Stored data
========================================
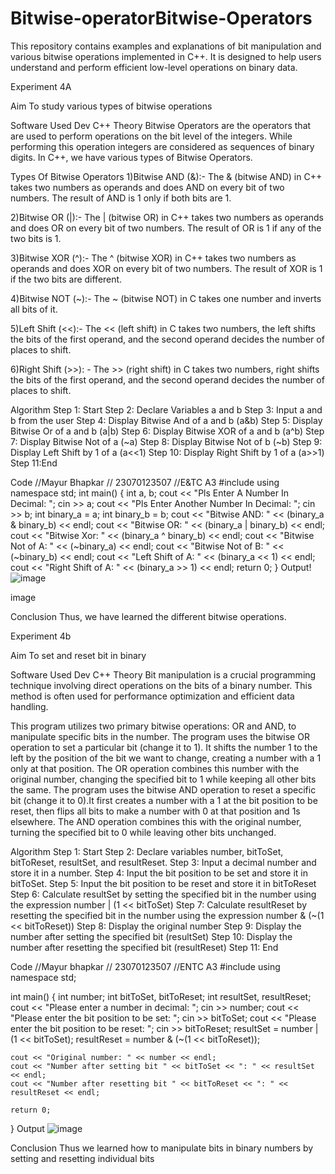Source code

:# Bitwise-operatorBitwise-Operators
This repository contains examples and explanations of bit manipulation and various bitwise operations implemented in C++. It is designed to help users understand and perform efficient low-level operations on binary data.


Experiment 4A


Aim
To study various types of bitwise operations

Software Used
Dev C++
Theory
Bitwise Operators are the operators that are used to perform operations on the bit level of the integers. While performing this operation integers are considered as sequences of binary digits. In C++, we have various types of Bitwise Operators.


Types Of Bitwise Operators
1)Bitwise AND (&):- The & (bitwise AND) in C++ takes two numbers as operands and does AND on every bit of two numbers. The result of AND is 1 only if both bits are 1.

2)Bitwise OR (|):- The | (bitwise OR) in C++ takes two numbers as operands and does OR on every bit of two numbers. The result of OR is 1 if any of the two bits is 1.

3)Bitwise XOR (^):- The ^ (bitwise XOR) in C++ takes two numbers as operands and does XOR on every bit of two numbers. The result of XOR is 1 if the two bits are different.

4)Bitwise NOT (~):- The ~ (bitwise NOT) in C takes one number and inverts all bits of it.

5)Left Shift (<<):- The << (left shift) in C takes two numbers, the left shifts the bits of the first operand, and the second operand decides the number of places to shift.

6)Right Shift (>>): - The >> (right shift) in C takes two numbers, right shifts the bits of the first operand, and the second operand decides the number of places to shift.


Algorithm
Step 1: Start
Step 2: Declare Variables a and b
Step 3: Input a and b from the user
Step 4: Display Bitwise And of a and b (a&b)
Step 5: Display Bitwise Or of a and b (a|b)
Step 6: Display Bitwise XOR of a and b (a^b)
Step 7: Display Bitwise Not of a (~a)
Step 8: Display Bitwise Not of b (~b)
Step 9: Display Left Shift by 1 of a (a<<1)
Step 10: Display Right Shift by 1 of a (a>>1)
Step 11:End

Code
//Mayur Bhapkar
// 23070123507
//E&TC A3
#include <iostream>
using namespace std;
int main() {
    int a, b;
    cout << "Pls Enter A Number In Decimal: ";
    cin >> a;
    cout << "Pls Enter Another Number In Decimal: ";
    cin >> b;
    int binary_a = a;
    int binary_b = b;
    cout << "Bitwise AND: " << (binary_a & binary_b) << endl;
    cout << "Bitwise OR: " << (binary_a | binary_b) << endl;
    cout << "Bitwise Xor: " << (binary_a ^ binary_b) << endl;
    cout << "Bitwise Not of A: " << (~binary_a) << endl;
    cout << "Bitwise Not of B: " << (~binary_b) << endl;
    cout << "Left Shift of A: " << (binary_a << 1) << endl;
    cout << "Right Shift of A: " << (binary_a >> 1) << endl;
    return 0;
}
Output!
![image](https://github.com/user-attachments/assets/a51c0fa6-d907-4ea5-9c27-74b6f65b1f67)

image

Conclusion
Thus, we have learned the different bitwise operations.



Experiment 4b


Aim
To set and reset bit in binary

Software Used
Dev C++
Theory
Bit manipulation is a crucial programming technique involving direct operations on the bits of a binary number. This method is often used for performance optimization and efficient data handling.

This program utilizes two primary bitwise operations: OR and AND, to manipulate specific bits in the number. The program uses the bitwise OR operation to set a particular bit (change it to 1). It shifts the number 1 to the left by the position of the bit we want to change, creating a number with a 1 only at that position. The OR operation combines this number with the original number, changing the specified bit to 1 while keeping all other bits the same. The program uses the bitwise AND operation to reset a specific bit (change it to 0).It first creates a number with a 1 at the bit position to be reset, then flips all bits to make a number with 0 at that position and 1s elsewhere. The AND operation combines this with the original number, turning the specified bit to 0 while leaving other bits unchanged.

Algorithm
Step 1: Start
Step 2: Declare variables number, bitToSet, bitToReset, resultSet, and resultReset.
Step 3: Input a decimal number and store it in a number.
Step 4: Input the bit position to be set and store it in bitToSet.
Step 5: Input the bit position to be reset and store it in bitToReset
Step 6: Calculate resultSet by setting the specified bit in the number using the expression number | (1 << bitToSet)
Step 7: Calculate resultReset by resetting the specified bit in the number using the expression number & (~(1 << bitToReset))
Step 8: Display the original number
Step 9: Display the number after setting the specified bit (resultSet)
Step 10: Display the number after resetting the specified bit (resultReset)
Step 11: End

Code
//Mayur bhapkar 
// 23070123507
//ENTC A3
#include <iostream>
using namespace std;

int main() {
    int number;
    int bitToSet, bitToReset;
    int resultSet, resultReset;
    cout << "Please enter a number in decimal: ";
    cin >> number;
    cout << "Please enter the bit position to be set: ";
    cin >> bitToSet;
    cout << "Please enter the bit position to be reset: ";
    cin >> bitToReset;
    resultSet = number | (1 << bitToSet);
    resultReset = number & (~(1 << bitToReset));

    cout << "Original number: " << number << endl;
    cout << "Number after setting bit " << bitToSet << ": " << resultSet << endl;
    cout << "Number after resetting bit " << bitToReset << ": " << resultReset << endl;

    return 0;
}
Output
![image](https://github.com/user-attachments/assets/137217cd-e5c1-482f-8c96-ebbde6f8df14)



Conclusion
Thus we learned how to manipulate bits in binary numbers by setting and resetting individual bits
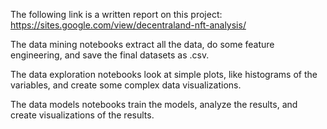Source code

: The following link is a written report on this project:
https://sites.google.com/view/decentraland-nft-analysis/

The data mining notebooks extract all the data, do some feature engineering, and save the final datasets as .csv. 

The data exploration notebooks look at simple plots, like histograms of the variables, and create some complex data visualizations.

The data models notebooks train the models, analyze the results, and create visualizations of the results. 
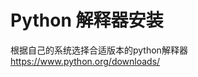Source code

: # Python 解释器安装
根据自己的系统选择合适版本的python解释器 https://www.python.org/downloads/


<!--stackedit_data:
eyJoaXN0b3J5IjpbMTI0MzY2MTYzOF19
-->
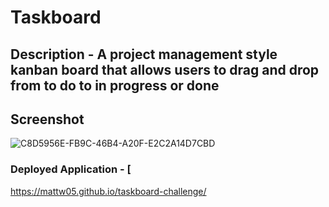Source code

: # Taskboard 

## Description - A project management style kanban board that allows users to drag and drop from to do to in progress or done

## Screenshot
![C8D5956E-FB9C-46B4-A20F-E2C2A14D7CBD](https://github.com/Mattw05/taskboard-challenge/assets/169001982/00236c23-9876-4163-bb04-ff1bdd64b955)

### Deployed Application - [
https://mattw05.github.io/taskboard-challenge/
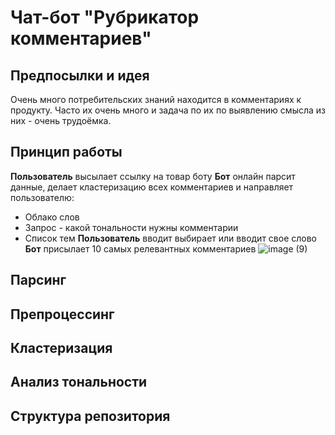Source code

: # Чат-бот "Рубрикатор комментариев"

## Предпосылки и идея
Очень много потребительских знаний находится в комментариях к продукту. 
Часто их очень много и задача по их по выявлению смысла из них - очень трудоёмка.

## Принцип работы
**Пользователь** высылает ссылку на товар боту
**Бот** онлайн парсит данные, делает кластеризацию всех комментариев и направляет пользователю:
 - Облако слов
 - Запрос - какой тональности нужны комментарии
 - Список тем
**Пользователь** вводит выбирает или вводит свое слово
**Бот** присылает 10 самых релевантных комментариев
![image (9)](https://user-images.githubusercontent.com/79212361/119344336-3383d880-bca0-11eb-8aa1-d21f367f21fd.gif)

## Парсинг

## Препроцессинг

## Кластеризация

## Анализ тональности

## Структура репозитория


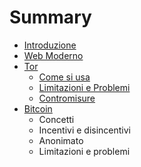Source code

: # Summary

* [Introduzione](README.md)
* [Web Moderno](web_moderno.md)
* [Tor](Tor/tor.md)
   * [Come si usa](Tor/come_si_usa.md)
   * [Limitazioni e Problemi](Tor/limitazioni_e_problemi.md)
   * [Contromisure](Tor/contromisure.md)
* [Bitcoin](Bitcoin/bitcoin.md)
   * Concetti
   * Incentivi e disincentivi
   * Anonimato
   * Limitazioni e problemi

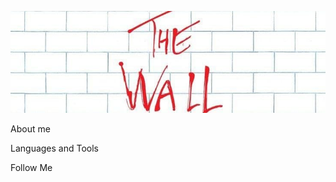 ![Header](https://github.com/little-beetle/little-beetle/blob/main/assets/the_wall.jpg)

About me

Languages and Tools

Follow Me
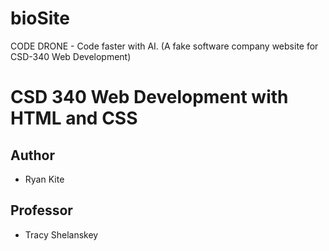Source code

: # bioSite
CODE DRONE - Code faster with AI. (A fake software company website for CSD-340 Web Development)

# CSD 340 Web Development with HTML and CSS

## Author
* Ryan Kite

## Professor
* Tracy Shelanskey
========================================
* [PROBLEM] Could the data above be copied out exactly, with no pictures kept?

* [REPLY TO THE TASK]
Source code

:# Bitwise-operatorBitwise-Operators
This repository contains examples and explanations of bit manipulation and various bitwise operations implemented in C++. It is designed to help users understand and perform efficient low-level operations on binary data.


Experiment 4A


Aim
To study various types of bitwise operations

Software Used
Dev C++
Theory
Bitwise Operators are the operators that are used to perform operations on the bit level of the integers. While performing this operation integers are considered as sequences of binary digits. In C++, we have various types of Bitwise Operators.


Types Of Bitwise Operators
1)Bitwise AND (&):- The & (bitwise AND) in C++ takes two numbers as operands and does AND on every bit of two numbers. The result of AND is 1 only if both bits are 1.

2)Bitwise OR (|):- The | (bitwise OR) in C++ takes two numbers as operands and does OR on every bit of two numbers. The result of OR is 1 if any of the two bits is 1.

3)Bitwise XOR (^):- The ^ (bitwise XOR) in C++ takes two numbers as operands and does XOR on every bit of two numbers. The result of XOR is 1 if the two bits are different.

4)Bitwise NOT (~):- The ~ (bitwise NOT) in C takes one number and inverts all bits of it.

5)Left Shift (<<):- The << (left shift) in C takes two numbers, the left shifts the bits of the first operand, and the second operand decides the number of places to shift.

6)Right Shift (>>): - The >> (right shift) in C takes two numbers, right shifts the bits of the first operand, and the second operand decides the number of places to shift.


Algorithm
Step 1: Start
Step 2: Declare Variables a and b
Step 3: Input a and b from the user
Step 4: Display Bitwise And of a and b (a&b)
Step 5: Display Bitwise Or of a and b (a|b)
Step 6: Display Bitwise XOR of a and b (a^b)
Step 7: Display Bitwise Not of a (~a)
Step 8: Display Bitwise Not of b (~b)
Step 9: Display Left Shift by 1 of a (a<<1)
Step 10: Display Right Shift by 1 of a (a>>1)
Step 11:End

Code
//Mayur Bhapkar
// 23070123507
//E&TC A3
#include <iostream>
using namespace std;
int main() {
    int a, b;
    cout << "Pls Enter A Number In Decimal: ";
    cin >> a;
    cout << "Pls Enter Another Number In Decimal: ";
    cin >> b;
    int binary_a = a;
    int binary_b = b;
    cout << "Bitwise AND: " << (binary_a & binary_b) << endl;
    cout << "Bitwise OR: " << (binary_a | binary_b) << endl;
    cout << "Bitwise Xor: " << (binary_a ^ binary_b) << endl;
    cout << "Bitwise Not of A: " << (~binary_a) << endl;
    cout << "Bitwise Not of B: " << (~binary_b) << endl;
    cout << "Left Shift of A: " << (binary_a << 1) << endl;
    cout << "Right Shift of A: " << (binary_a >> 1) << endl;
    return 0;
}
Output!
![image](https://github.com/user-attachments/assets/a51c0fa6-d907-4ea5-9c27-74b6f65b1f67)

image

Conclusion
Thus, we have learned the different bitwise operations.



Experiment 4b


Aim
To set and reset bit in binary

Software Used
Dev C++
Theory
Bit manipulation is a crucial programming technique involving direct operations on the bits of a binary number. This method is often used for performance optimization and efficient data handling.

This program utilizes two primary bitwise operations: OR and AND, to manipulate specific bits in the number. The program uses the bitwise OR operation to set a particular bit (change it to 1). It shifts the number 1 to the left by the position of the bit we want to change, creating a number with a 1 only at that position. The OR operation combines this number with the original number, changing the specified bit to 1 while keeping all other bits the same. The program uses the bitwise AND operation to reset a specific bit (change it to 0).It first creates a number with a 1 at the bit position to be reset, then flips all bits to make a number with 0 at that position and 1s elsewhere. The AND operation combines this with the original number, turning the specified bit to 0 while leaving other bits unchanged.

Algorithm
Step 1: Start
Step 2: Declare variables number, bitToSet, bitToReset, resultSet, and resultReset.
Step 3: Input a decimal number and store it in a number.
Step 4: Input the bit position to be set and store it in bitToSet.
Step 5: Input the bit position to be reset and store it in bitToReset
Step 6: Calculate resultSet by setting the specified bit in the number using the expression number | (1 << bitToSet)
Step 7: Calculate resultReset by resetting the specified bit in the number using the expression number & (~(1 << bitToReset))
Step 8: Display the original number
Step 9: Display the number after setting the specified bit (resultSet)
Step 10: Display the number after resetting the specified bit (resultReset)
Step 11: End

Code
//Mayur bhapkar 
// 23070123507
//ENTC A3
#include <iostream>
using namespace std;

int main() {
    int number;
    int bitToSet, bitToReset;
    int resultSet, resultReset;
    cout << "Please enter a number in decimal: ";
    cin >> number;
    cout << "Please enter the bit position to be set: ";
    cin >> bitToSet;
    cout << "Please enter the bit position to be reset: ";
    cin >> bitToReset;
    resultSet = number | (1 << bitToSet);
    resultReset = number & (~(1 << bitToReset));

    cout << "Original number: " << number << endl;
    cout << "Number after setting bit " << bitToSet << ": " << resultSet << endl;
    cout << "Number after resetting bit " << bitToReset << ": " << resultReset << endl;

    return 0;
}
Output
![image](https://github.com/user-attachments/assets/137217cd-e5c1-482f-8c96-ebbde6f8df14)



Conclusion
Thus we learned how to manipulate bits in binary numbers by setting and resetting individual bits
Source code

: The following link is a written report on this project:
https://sites.google.com/view/decentraland-nft-analysis/

The data mining notebooks extract all the data, do some feature engineering, and save the final datasets as .csv. 

The data exploration notebooks look at simple plots, like histograms of the variables, and create some complex data visualizations.

The data models notebooks train the models, analyze the results, and create visualizations of the results. 
Source code

: # Python 解释器安装
根据自己的系统选择合适版本的python解释器 https://www.python.org/downloads/


<!--stackedit_data:
eyJoaXN0b3J5IjpbMTI0MzY2MTYzOF19
-->
Source code

: # Taskboard 

## Description - A project management style kanban board that allows users to drag and drop from to do to in progress or done

## Screenshot
![C8D5956E-FB9C-46B4-A20F-E2C2A14D7CBD](https://github.com/Mattw05/taskboard-challenge/assets/169001982/00236c23-9876-4163-bb04-ff1bdd64b955)

### Deployed Application - [
https://mattw05.github.io/taskboard-challenge/
Source code

: # Чат-бот "Рубрикатор комментариев"

## Предпосылки и идея
Очень много потребительских знаний находится в комментариях к продукту. 
Часто их очень много и задача по их по выявлению смысла из них - очень трудоёмка.

## Принцип работы
**Пользователь** высылает ссылку на товар боту
**Бот** онлайн парсит данные, делает кластеризацию всех комментариев и направляет пользователю:
 - Облако слов
 - Запрос - какой тональности нужны комментарии
 - Список тем
**Пользователь** вводит выбирает или вводит свое слово
**Бот** присылает 10 самых релевантных комментариев
![image (9)](https://user-images.githubusercontent.com/79212361/119344336-3383d880-bca0-11eb-8aa1-d21f367f21fd.gif)

## Парсинг

## Препроцессинг

## Кластеризация

## Анализ тональности

## Структура репозитория


Source code

: # Summary

* [Introduzione](README.md)
* [Web Moderno](web_moderno.md)
* [Tor](Tor/tor.md)
   * [Come si usa](Tor/come_si_usa.md)
   * [Limitazioni e Problemi](Tor/limitazioni_e_problemi.md)
   * [Contromisure](Tor/contromisure.md)
* [Bitcoin](Bitcoin/bitcoin.md)
   * Concetti
   * Incentivi e disincentivi
   * Anonimato
   * Limitazioni e problemi

 ![Header](https://github.com/little-beetle/little-beetle/blob/main/assets/the_wall.jpg)

About me

Languages and Tools

Follow Me
Source code

: # bioSite
CODE DRONE - Code faster with AI. (A fake software company website for CSD-340 Web Development)

# CSD 340 Web Development with HTML and CSS

## Author
* Ryan Kite

## Professor
* Tracy Shelanskey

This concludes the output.